Eventually, he lost all $1,200 and a couple hundred more.

But a funny thing happened as all that money slipped through Pasch's fingers. He changed his mind about the casino amendment that will appear on the Florida ballot Nov. 8. Now he supports it.

That was exactly what Proposition for Limited Casinos hoped would happen. The group, which is trying to get Floridians to vote in favor of casino gambling, flew more than 150 business owners and "opinion leaders" to the world capital of gambling.

The mission: make the best possible case for casino gambling in Florida.

They did it two ways. First, the Floridians were taken to dazzling shows and the most opulent, inventive and profitable casino-hotels in the city. They listened and asked questions of speakers who included Nevada's attorney general and Eric M. Hilton, vice chairman of Hilton Hotels Corp.

For Pasch, the discussions were persuasive. People told him that casinos won't hurt the restaurant industry, an important concern of his, and assured him that casinos don't breed crime like people say.

"I'm thinking that I'm for it at this point," Pasch said, after the plane returned to Orlando.

With less than three weeks left until the election, the Limited Casinos group wanted to invite people who could help sway opinion to its side.

So the group made an invitation list, chartered a plane and offered to pay the $395 cost of air fare, rooms and food for the Tuesday-through-Thursday trip. (Some attendees, including the Times, paid their own way.)

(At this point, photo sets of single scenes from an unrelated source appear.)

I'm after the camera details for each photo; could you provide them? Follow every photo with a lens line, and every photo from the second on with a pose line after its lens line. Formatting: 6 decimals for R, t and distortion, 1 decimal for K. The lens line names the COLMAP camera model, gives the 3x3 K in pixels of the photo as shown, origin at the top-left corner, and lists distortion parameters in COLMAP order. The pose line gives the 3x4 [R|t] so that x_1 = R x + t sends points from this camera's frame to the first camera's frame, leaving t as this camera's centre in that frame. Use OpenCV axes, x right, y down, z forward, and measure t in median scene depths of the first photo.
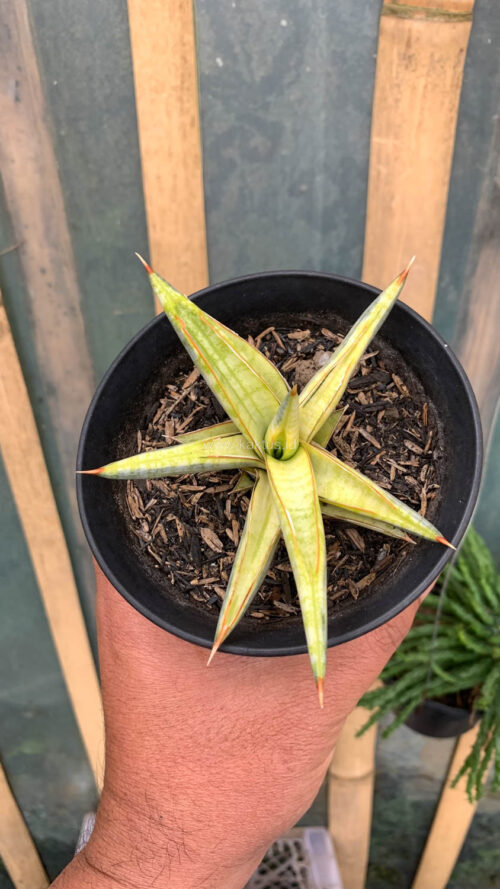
lens RADIAL K [[707.6, 0, 252.9], [0, 707.6, 446.6], [0, 0, 1]] dist [-0.028087, 0.035655]
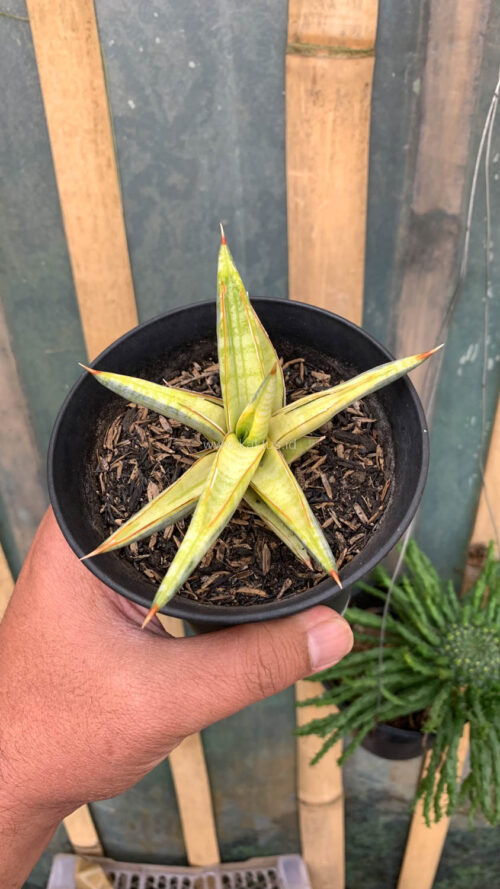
lens RADIAL K [[706.7, 0, 250.3], [0, 706.7, 443.5], [0, 0, 1]] dist [-0.011478, 0.006767]
pose [[0.998763, -0.046067, 0.018717, 0.077800], [0.046542, 0.998584, -0.025769, -0.023105], [-0.017503, 0.026608, 0.999493, -0.004072]]
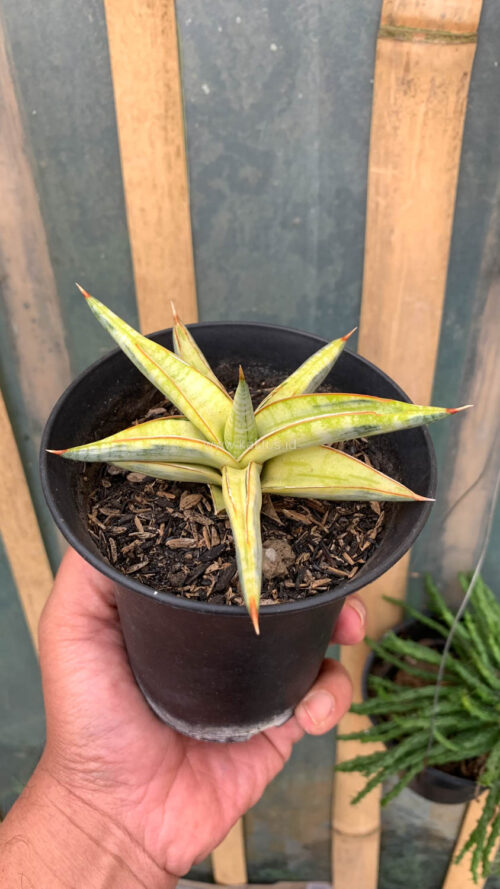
lens RADIAL K [[702.8, 0, 249.8], [0, 702.8, 448.3], [0, 0, 1]] dist [-0.016751, 0.016310]
pose [[0.998615, 0.015590, -0.050252, 0.062565], [-0.016602, 0.999666, -0.019799, -0.045665], [0.049927, 0.020606, 0.998540, 0.072570]]
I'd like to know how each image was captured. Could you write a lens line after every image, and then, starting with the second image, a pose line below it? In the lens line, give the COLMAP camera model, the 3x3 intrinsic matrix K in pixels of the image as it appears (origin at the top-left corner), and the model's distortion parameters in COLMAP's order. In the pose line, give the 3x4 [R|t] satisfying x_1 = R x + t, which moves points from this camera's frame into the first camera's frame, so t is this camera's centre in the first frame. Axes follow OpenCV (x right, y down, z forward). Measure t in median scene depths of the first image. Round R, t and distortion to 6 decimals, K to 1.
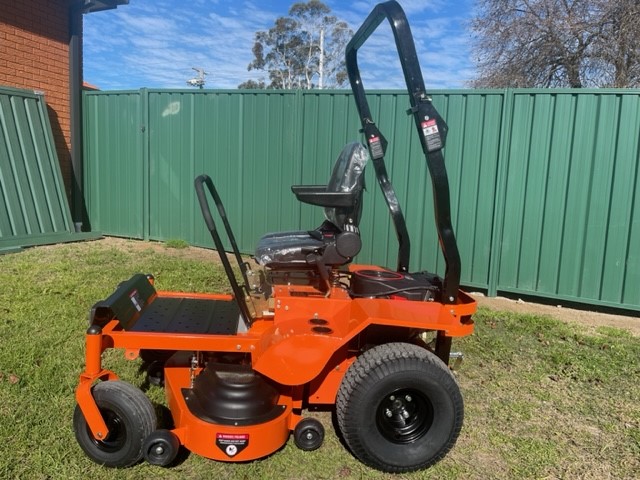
lens RADIAL K [[487.6, 0, 321.8], [0, 487.6, 243.3], [0, 0, 1]] dist [0.076518, -0.105308]
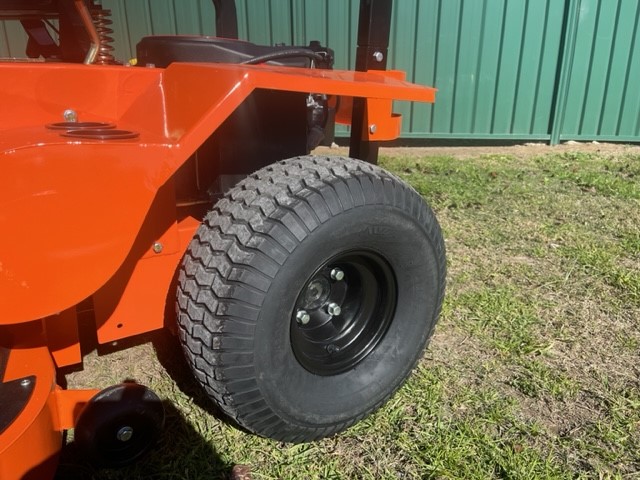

Those attending included: Jeanie Austin, co-chairwoman of the Republican National Committee; Phil Henderson, chairman of the Greater Clearwater Chamber of Commerce; a top official of the African Methodist Episcopal Church in Florida; the director of public affairs at the St. Petersburg Kennel Club (which operates Derby Lane); the branch president of the West Palm Beach NAACP; the president of the Florida AFL-CIO; Midge Trubey, owner of a St. Petersburg catering company and president of the Pinellas Chapter of the Florida Restaurant Association; and several others, including many from the Tampa Bay area.

The media went, too, including a reporter and camera operator from WTVT-Ch. 13, and Roland Manteiga, editor of the Tampa weekly newspaper La Gaceta.

Among those who declined the invitation: Dr. Henry Lyons of St. Petersburg, president of the National Baptist Convention USA; and T. H. Poole, president of the Florida NAACP.

Part of the game plan was to show visitors the new wave of casinos in Las Vegas. As the tours proved, the biggest, newest gambling houses have gone Disney. Imagine the Magic Kingdom with slot machines instead of lines, and you've got it.

The Florida delegation stood outside a casino called Treasure Island and watched while a giant pirate ship replica fired a cannon and sank a British frigate in a makeshift sea. Cannons boomed, flames reached to the sky and seamen plunged off the masts into the water.

At the Mirage, the Floridians inspected a dolphin habitat and met an animal care specialist named Carrie Caignet who happened to be from St. Petersburg. They also watched magicians Siegfried and Roy put on an extravagant, high-tech magic show, complete with a an enormous fire-breathing monster (artificial) and huge white tigers (real).

"I'm impressed with the number of things to do besides gaming," said Henderson, a member of Limited Casinos' statewide board.

The tour did not take the visitors to places such as the Riviera, a 2,200-room hotel and casino where the entertainment included "Crazy Girls," billed as "Las Vegas' Sexiest Topless Revue."

Nor did it include a visit to "local casinos," those that get their business not from tourists but from people who live nearby. That's an issue, because opponents believe casinos will tempt Floridians into gambling away money that they don't have.

Pat Roberts, leader of Limited Casinos, said the topless shows are fading in Las Vegas but acknowledged that some casinos that come to Florida are likely to draw their business from locals and tourists.